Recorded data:
§ §

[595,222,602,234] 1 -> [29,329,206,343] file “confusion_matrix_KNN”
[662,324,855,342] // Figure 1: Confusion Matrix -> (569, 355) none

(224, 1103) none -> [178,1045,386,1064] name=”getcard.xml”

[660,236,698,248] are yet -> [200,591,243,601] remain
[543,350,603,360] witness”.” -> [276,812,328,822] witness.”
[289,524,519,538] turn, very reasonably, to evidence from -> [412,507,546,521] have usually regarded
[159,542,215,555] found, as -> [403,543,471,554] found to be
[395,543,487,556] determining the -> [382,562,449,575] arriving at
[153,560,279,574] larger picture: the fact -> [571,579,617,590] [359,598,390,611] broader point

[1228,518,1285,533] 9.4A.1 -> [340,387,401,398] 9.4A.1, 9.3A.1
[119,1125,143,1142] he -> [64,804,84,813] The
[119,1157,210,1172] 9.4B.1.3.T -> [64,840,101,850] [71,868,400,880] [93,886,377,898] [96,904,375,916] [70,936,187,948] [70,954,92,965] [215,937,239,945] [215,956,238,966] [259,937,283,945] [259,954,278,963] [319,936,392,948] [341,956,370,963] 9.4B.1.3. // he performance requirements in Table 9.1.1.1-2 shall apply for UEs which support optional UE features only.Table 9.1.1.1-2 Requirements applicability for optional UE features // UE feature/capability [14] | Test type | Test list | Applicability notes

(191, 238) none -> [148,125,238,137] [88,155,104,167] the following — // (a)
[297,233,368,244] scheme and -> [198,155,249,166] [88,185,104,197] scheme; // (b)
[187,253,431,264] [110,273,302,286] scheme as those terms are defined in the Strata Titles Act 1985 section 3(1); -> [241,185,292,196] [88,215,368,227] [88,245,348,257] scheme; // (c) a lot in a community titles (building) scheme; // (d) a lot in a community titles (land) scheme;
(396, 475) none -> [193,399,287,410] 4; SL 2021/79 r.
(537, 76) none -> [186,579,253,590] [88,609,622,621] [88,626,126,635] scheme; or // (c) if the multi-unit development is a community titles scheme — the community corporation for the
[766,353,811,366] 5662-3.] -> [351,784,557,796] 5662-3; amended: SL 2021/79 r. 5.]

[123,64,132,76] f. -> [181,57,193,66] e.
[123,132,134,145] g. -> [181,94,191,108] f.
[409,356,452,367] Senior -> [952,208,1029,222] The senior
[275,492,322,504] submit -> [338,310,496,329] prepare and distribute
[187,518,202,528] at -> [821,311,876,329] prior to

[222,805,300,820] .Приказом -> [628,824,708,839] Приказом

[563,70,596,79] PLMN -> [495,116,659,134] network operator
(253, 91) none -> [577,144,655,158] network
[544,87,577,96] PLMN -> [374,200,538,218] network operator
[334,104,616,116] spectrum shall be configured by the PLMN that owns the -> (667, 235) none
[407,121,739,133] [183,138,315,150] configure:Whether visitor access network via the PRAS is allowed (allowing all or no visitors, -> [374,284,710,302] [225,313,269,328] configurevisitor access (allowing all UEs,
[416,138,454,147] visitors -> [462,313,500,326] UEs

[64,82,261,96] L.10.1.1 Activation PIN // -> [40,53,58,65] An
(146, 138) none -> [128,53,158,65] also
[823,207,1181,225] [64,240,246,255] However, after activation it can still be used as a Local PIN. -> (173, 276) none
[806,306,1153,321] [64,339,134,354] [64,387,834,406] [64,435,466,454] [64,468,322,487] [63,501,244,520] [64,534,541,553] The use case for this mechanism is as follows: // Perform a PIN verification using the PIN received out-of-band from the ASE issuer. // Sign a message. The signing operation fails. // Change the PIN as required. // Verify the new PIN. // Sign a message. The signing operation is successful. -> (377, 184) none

§ §

* Work task
Among the lines of the data, identify those with the word "PLMN". Copy each of them.

* Result of the task
[563,70,596,79] PLMN -> [495,116,659,134] network operator
[544,87,577,96] PLMN -> [374,200,538,218] network operator
[334,104,616,116] spectrum shall be configured by the PLMN that owns the -> (667, 235) none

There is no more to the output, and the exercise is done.